CM: Well, I think when you’re directing a play, you’re kind of like the coach of a sports team. You build up your players’ stamina and develop the game plan. It’s a very athletic exercise because it’s a very exhausting thing. In a way, you’re like a cheerleader and a coach and you’re trying to scare them and direct them and all that. In a film, you’re like a hunter looking for all these little moments and it only has to happen once.

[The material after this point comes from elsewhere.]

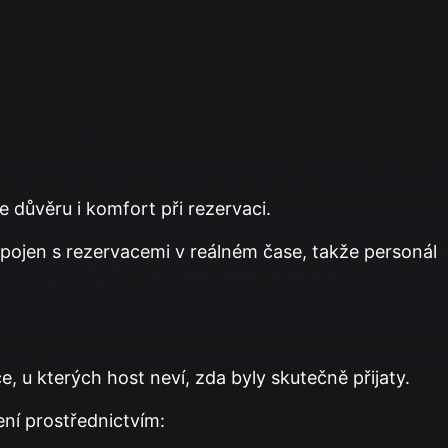
 důvěru i komfort při rezervaci.
propojen s rezervacemi v reálném čase, takže personál
, u kterých host neví, zda byly skutečně přijaty.
ní prostřednictvím:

Also, in the theater, I think the audience has to concentrate much harder than they do in film because it’s hard to hear, it's hard to see. You’re really staring hard at this thing and I think concentrating so hard takes the audience into a communal trance. In a film, it’s like a dream that somebody dreams for you. You just sit back and everything you see is exactly what you’re supposed to see. Those are the fundamental differences to me right now. You have to be aware of them as you can’t really apply the rules of one to the other.

The L: Could you talk about what informed the look of the ghost in the film? Was it horror films?

CM:The big influences on the style of it were films like The Exorcist, The Shining, 2001: A Space Odyssey

The L: Really?

CM:[SPOILERS) Well, y’know the scene where he’s looking at his wife in bed and she’s changed? [END SPOILERS] They were just such impressive cinematographers, those guys. They were such a big influence on me as picking the right lens is so important. In the past, I’ve shot stuff using long lenses; I’ve always liked long lenses. I saw that Kubrick used these huge wide lenses so I tried that for this film and it really gave the film a great scale and scope. All those were big influences on me and I hope that they’re taken as an homage and not a rip-off.